--- TEKS YANG DIBERIKAN ---

Rabu, 25 Juli 2012

Berbahasa Indonesia

Segala teknik silat Perisai Diri ditulis dalan bahasa Indonesia yang baku . Hal itulah yang menjadikan Perisai Diri lebih mudah diterima oleh kalangan terdidik seperti mahasiswa. Penulisan teknik dalam bahasa Indonesia baku sebenarnya harus diakui sebagai langkah maju tersendiri dibandingkan perguruan lain yang masih berkutat dengan bahasa daerah asal perguruan itu berkembang.

Bahkan dengan nasionalismenya itu, Perisai Diri akhirnya bisa diterima di semua kalangan beragam suku, agama, maupun strata sosial. Dapat dipelajari oleh seluruh penduduk Indonesia yang tinggal di 17.000 pulau.

Motto Perisai Diri  “Pandai Bersilat Tanpa Cedera” yang juga bermakna pandai beladiri tanpa cedera, makin membuat beladiri ciptaan Pak Dirdjo bisa dipahami dengan logika. Pecinta beladiri akan mengerti bahwa seorang ahli beladiri memang sulit untuk dicederai lawan. Bisa juga berarti dalam berlatih pun ia tidak akan cedera karena kesalahan sendiri.

--- DATA TAMPILAN ---

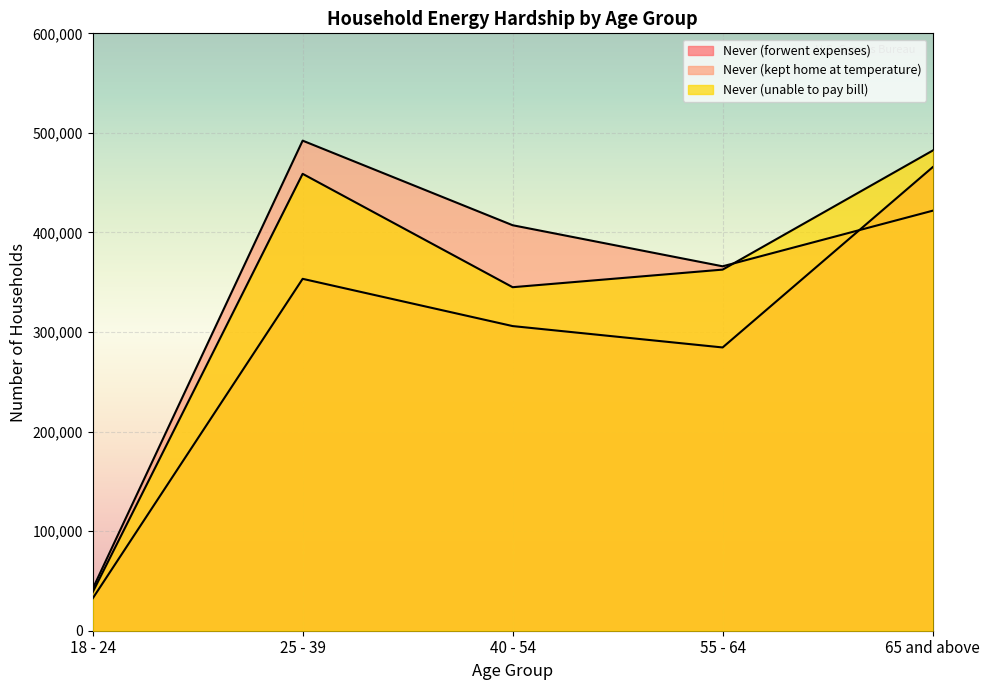

How many lines are shown in the chart?

3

---

INSTRUKSI KERJA ▸
**A.** Menurut teks tentang Perisai Diri, apa moto perguruan silat tersebut?
**B.** Teruskan teks tentang silat Perisai Diri, dimulai setelah kalimat terakhirnya.

DAFTAR JAWABAN ▸
**A.** "Pandai Bersilat Tanpa Cedera"

**B.**
Unsur kecepatan dalam beladiri menjadi pegangan Pak Dirdjo. Ia mewajibkan para muridnya mampu melakukan gerakan silat minimal dua gerak dalam satu detik. Gerakan itu bisa berupa serangan, hindaran, tolakan, tebangan, ataupun paduan unsur-unsur itu. Jadilah Perisai Diri menciptakan gaya silat SATU DETIK DUA GERAK.

Istilah satu detik dua gerak itu semula dianggap sepele oleh banyak pendekar maupun pecinta silat. Akan tetapi semakin mereka banyak menyaksikan  pertandingan silat yang mulai digelar sejak 1970-an, para pendekar silat  maupun pecandu beladiri lain semakin memahami misteri kata  “satu detik dua gerak” tersebut. Hanya seorang ahli beladiri nan piawai saja yang mampu bergerak secepat  itu.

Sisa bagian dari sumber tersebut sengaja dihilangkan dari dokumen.